19:31 The Lord condemns mediums who summon ancestral spirits, asking, “Should they inquire of the dead on behalf of the living?” (Isa. 8:19). Saul resorts to necromancy because the Lord no longer reveals his will through the priestly Urim and Thummim, dreams, or the prophetic word (1 Sam. 28:6). It is futile to conjure spirits of the dead for help and knowledge of the future. They are not omniscient or holy but instead pollute and defile. The Israelites have the living God among them, guiding their lives with his life-giving words (Lev. 18:5; Deut. 4:7–8).
19:32 Respect for elders recalls the command to revere one’s parents (Lev. 19:3) and extends it out into the larger community. God’s people are to show deference to the elders, who uphold the rights of the community through their judicial decisions (Ruth 4:1–2). By way of contrast to summoning the spirits of deceased ancestors (Lev. 19:31) the people are enjoined to respect their elders’ wisdom and life experience and seek out their blessing (Job 12:12).

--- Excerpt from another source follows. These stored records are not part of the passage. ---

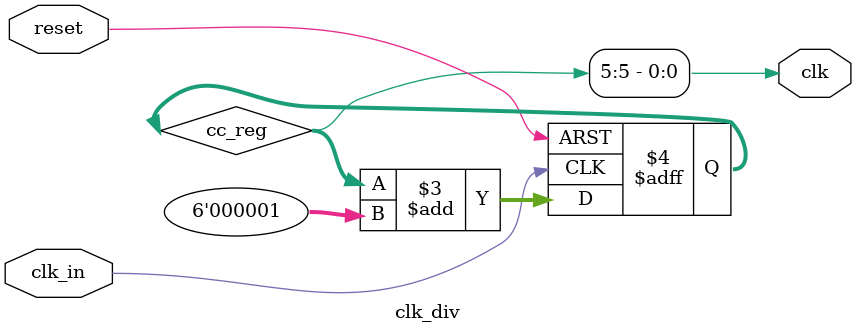
<source format=v>
module clk_div 
  #( parameter DIV = 5 )
  (  input clk_in, 
     input reset,
     output clk ); 
   
   reg [5:0] cc_reg; 

   assign clk = cc_reg[DIV]; 
   
   always @(posedge clk_in , negedge reset)
   begin
       if (!reset)
         cc_reg <= 0;
       else
         cc_reg <= cc_reg + 6'h01;
   end
endmodule
</source>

19:33–34 The resident alien is a non-Canaanite foreigner living within the boundaries of Israel’s inheritance. At the time of the giving of these laws the foreigner may be among the “mixed multitude” (Ex. 12:38) that has come out of Egypt. After Israel’s settlement in the land resident aliens come as laborers, craftsmen, merchants, and mercenaries. They are to be protected and, although not part of the family of God, invited into the community of faith through circumcision (Ex. 12:19, 48–49). They can seek sanctuary in a city of refuge since they have taken refuge with the Lord (Num. 35:15).
The command to love reaches beyond the kinship of ethnic Israel to bridge the gap with the foreigner, anticipating that a community fully formed in the image of God will mature into a people through whom “all the families of the earth shall be blessed” (Gen. 12:3). To see the other as one’s self is the transformative power of love. The command comes with an appeal for sympathy based on Israel’s own experience as foreigners in the land of Egypt.

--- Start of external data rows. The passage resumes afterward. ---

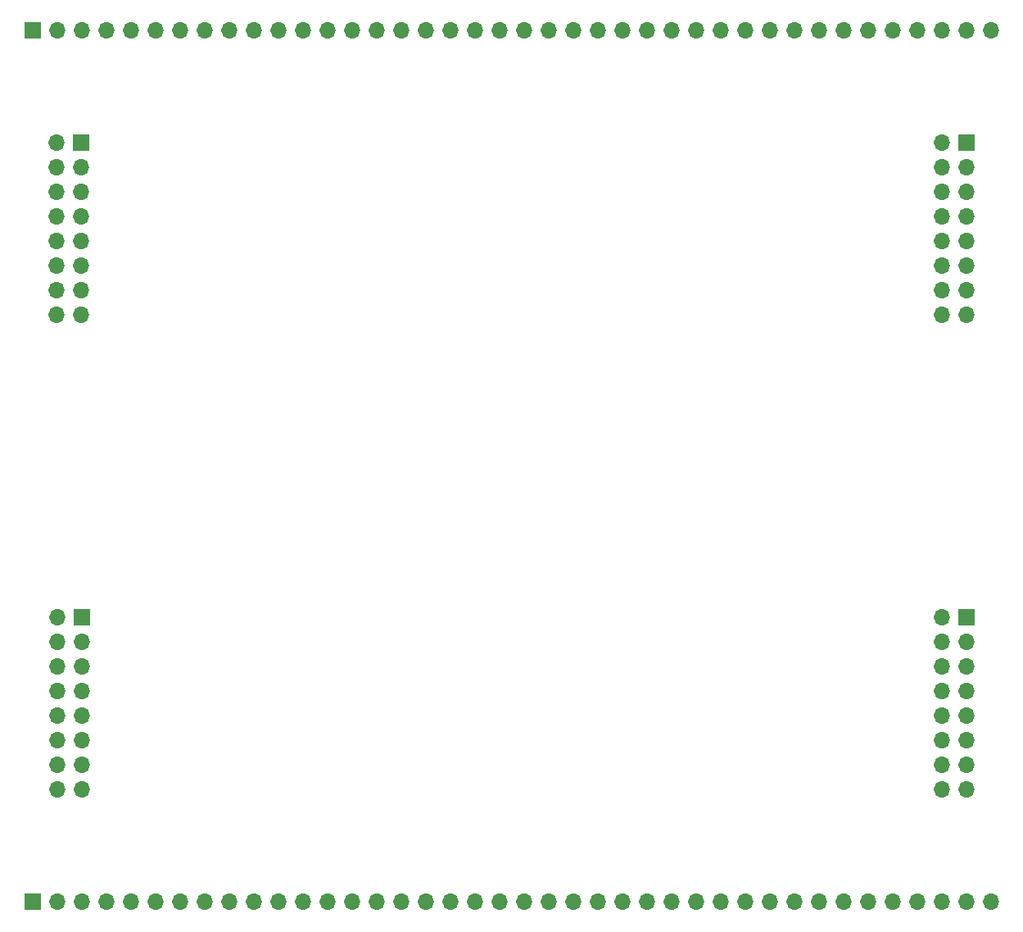
<source format=gtl>
G04 #@! TF.GenerationSoftware,KiCad,Pcbnew,(5.1.9)-1*
G04 #@! TF.CreationDate,2021-10-03T21:23:14-04:00*
G04 #@! TF.ProjectId,template,74656d70-6c61-4746-952e-6b696361645f,1.0*
G04 #@! TF.SameCoordinates,Original*
G04 #@! TF.FileFunction,Copper,L1,Top*
G04 #@! TF.FilePolarity,Positive*
%FSLAX46Y46*%
G04 Gerber Fmt 4.6, Leading zero omitted, Abs format (unit mm)*
G04 Created by KiCad (PCBNEW (5.1.9)-1) date 2021-10-03 21:23:14*
%MOMM*%
%LPD*%
G01*
G04 APERTURE LIST*
G04 #@! TA.AperFunction,ComponentPad*
%ADD10O,1.700000X1.700000*%
G04 #@! TD*
G04 #@! TA.AperFunction,ComponentPad*
%ADD11R,1.700000X1.700000*%
G04 #@! TD*
G04 APERTURE END LIST*
D10*
X180360000Y-124380000D03*
X182900000Y-124380000D03*
X180360000Y-121840000D03*
X182900000Y-121840000D03*
X180360000Y-119300000D03*
X182900000Y-119300000D03*
X180360000Y-116760000D03*
X182900000Y-116760000D03*
X180360000Y-114220000D03*
X182900000Y-114220000D03*
X180360000Y-111680000D03*
X182900000Y-111680000D03*
X180360000Y-109140000D03*
X182900000Y-109140000D03*
X180360000Y-106600000D03*
D11*
X182900000Y-106600000D03*
D10*
X180360000Y-75380000D03*
X182900000Y-75380000D03*
X180360000Y-72840000D03*
X182900000Y-72840000D03*
X180360000Y-70300000D03*
X182900000Y-70300000D03*
X180360000Y-67760000D03*
X182900000Y-67760000D03*
X180360000Y-65220000D03*
X182900000Y-65220000D03*
X180360000Y-62680000D03*
X182900000Y-62680000D03*
X180360000Y-60140000D03*
X182900000Y-60140000D03*
X180360000Y-57600000D03*
D11*
X182900000Y-57600000D03*
D10*
X88990000Y-124380000D03*
X91530000Y-124380000D03*
X88990000Y-121840000D03*
X91530000Y-121840000D03*
X88990000Y-119300000D03*
X91530000Y-119300000D03*
X88990000Y-116760000D03*
X91530000Y-116760000D03*
X88990000Y-114220000D03*
X91530000Y-114220000D03*
X88990000Y-111680000D03*
X91530000Y-111680000D03*
X88990000Y-109140000D03*
X91530000Y-109140000D03*
X88990000Y-106600000D03*
D11*
X91530000Y-106600000D03*
D10*
X88900000Y-75380000D03*
X91440000Y-75380000D03*
X88900000Y-72840000D03*
X91440000Y-72840000D03*
X88900000Y-70300000D03*
X91440000Y-70300000D03*
X88900000Y-67760000D03*
X91440000Y-67760000D03*
X88900000Y-65220000D03*
X91440000Y-65220000D03*
X88900000Y-62680000D03*
X91440000Y-62680000D03*
X88900000Y-60140000D03*
X91440000Y-60140000D03*
X88900000Y-57600000D03*
D11*
X91440000Y-57600000D03*
D10*
X185460000Y-136000000D03*
X182920000Y-136000000D03*
X180380000Y-136000000D03*
X177840000Y-136000000D03*
X175300000Y-136000000D03*
X172760000Y-136000000D03*
X170220000Y-136000000D03*
X167680000Y-136000000D03*
X165140000Y-136000000D03*
X162600000Y-136000000D03*
X160060000Y-136000000D03*
X157520000Y-136000000D03*
X154980000Y-136000000D03*
X152440000Y-136000000D03*
X149900000Y-136000000D03*
X147360000Y-136000000D03*
X144820000Y-136000000D03*
X142280000Y-136000000D03*
X139740000Y-136000000D03*
X137200000Y-136000000D03*
X134660000Y-136000000D03*
X132120000Y-136000000D03*
X129580000Y-136000000D03*
X127040000Y-136000000D03*
X124500000Y-136000000D03*
X121960000Y-136000000D03*
X119420000Y-136000000D03*
X116880000Y-136000000D03*
X114340000Y-136000000D03*
X111800000Y-136000000D03*
X109260000Y-136000000D03*
X106720000Y-136000000D03*
X104180000Y-136000000D03*
X101640000Y-136000000D03*
X99100000Y-136000000D03*
X96560000Y-136000000D03*
X94020000Y-136000000D03*
X91480000Y-136000000D03*
X88940000Y-136000000D03*
D11*
X86400000Y-136000000D03*
D10*
X185460000Y-46000000D03*
X182920000Y-46000000D03*
X180380000Y-46000000D03*
X177840000Y-46000000D03*
X175300000Y-46000000D03*
X172760000Y-46000000D03*
X170220000Y-46000000D03*
X167680000Y-46000000D03*
X165140000Y-46000000D03*
X162600000Y-46000000D03*
X160060000Y-46000000D03*
X157520000Y-46000000D03*
X154980000Y-46000000D03*
X152440000Y-46000000D03*
X149900000Y-46000000D03*
X147360000Y-46000000D03*
X144820000Y-46000000D03*
X142280000Y-46000000D03*
X139740000Y-46000000D03*
X137200000Y-46000000D03*
X134660000Y-46000000D03*
X132120000Y-46000000D03*
X129580000Y-46000000D03*
X127040000Y-46000000D03*
X124500000Y-46000000D03*
X121960000Y-46000000D03*
X119420000Y-46000000D03*
X116880000Y-46000000D03*
X114340000Y-46000000D03*
X111800000Y-46000000D03*
X109260000Y-46000000D03*
X106720000Y-46000000D03*
X104180000Y-46000000D03*
X101640000Y-46000000D03*
X99100000Y-46000000D03*
X96560000Y-46000000D03*
X94020000Y-46000000D03*
X91480000Y-46000000D03*
X88940000Y-46000000D03*
D11*
X86400000Y-46000000D03*
M02*

</source>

19:35–36a Honest weights and balances ensure a just society. The word “just” appears four times, driving home the point that they are to be a people just and righteous. Picking up the theme of business dealings for self gain (Lev. 19:11, 13), these laws are included near the ones governing the resident alien perhaps because they are most vulnerable to exploitation.

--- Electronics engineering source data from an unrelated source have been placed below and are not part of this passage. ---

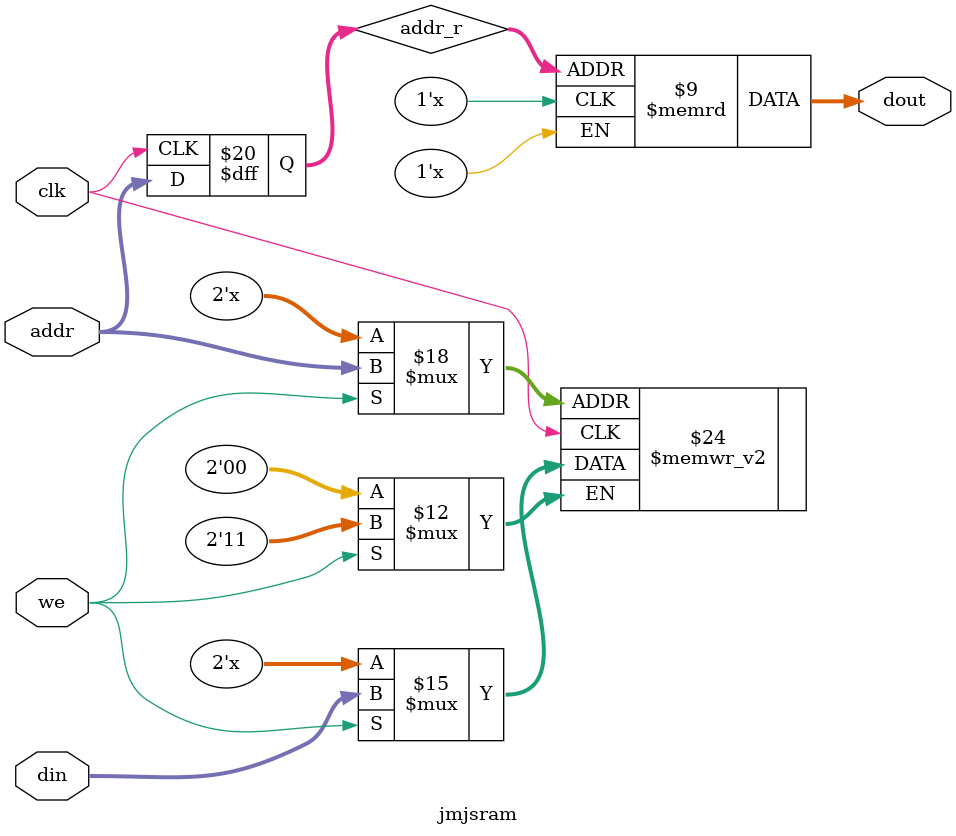
<source format=v>
`timescale 1ns/100ps
module jmem16x1024 (clk,addr,din,dout,we);
parameter AWIDTH=10, DWIDTH=16;
input			clk, we;
input	[AWIDTH -1:0]	addr;
input	[DWIDTH -1:0]	din;
output	[DWIDTH -1:0]	dout;
jmjsram #(AWIDTH,DWIDTH,"mem0.hex") Mem0 (clk, addr, din, dout, we);
jmjsram #(AWIDTH,DWIDTH) Mem1 (clk, addr, din, dout, we);
endmodule
//----------------------------------------------------------------------------//
module jmjsram (clk, addr, din, dout, we);
//----------------------------------------------------------------------------//
parameter AWIDTH=2, DWIDTH=2, INIT_FILE="";
input			clk, we;
input	[AWIDTH -1:0]	addr;
input	[DWIDTH -1:0]	din;
output	[DWIDTH -1:0]	dout;
//------------------------------------//
reg	[AWIDTH -1:0]	addr_r;
reg	[DWIDTH -1:0]	mem[0:(1<<AWIDTH)-1];

initial	if(INIT_FILE) $readmemh(INIT_FILE,mem);

always @(posedge clk) begin
	if(we) mem[addr] <= din;
	addr_r <= addr;
end
//------------------------------------//
assign dout = mem[addr_r];
//------------------------------------//
endmodule
//----------------------------------------------------------------------------//

</source>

19:36b–37 The weighty words that began the Lord’s speech to the congregation (“I am the Lord”; v. 3) now find their resolution (“who brought you out of the land of Egypt”; v. 36; cf. Ex. 20:2). The resounding conclusion on how Israel will live as a holy community is found in the teaching between these two phrases. Israel’s path to holiness is to live individually and collectively in imitation of the God of Sinai, who rescued his people from Egypt to shape their character according to his.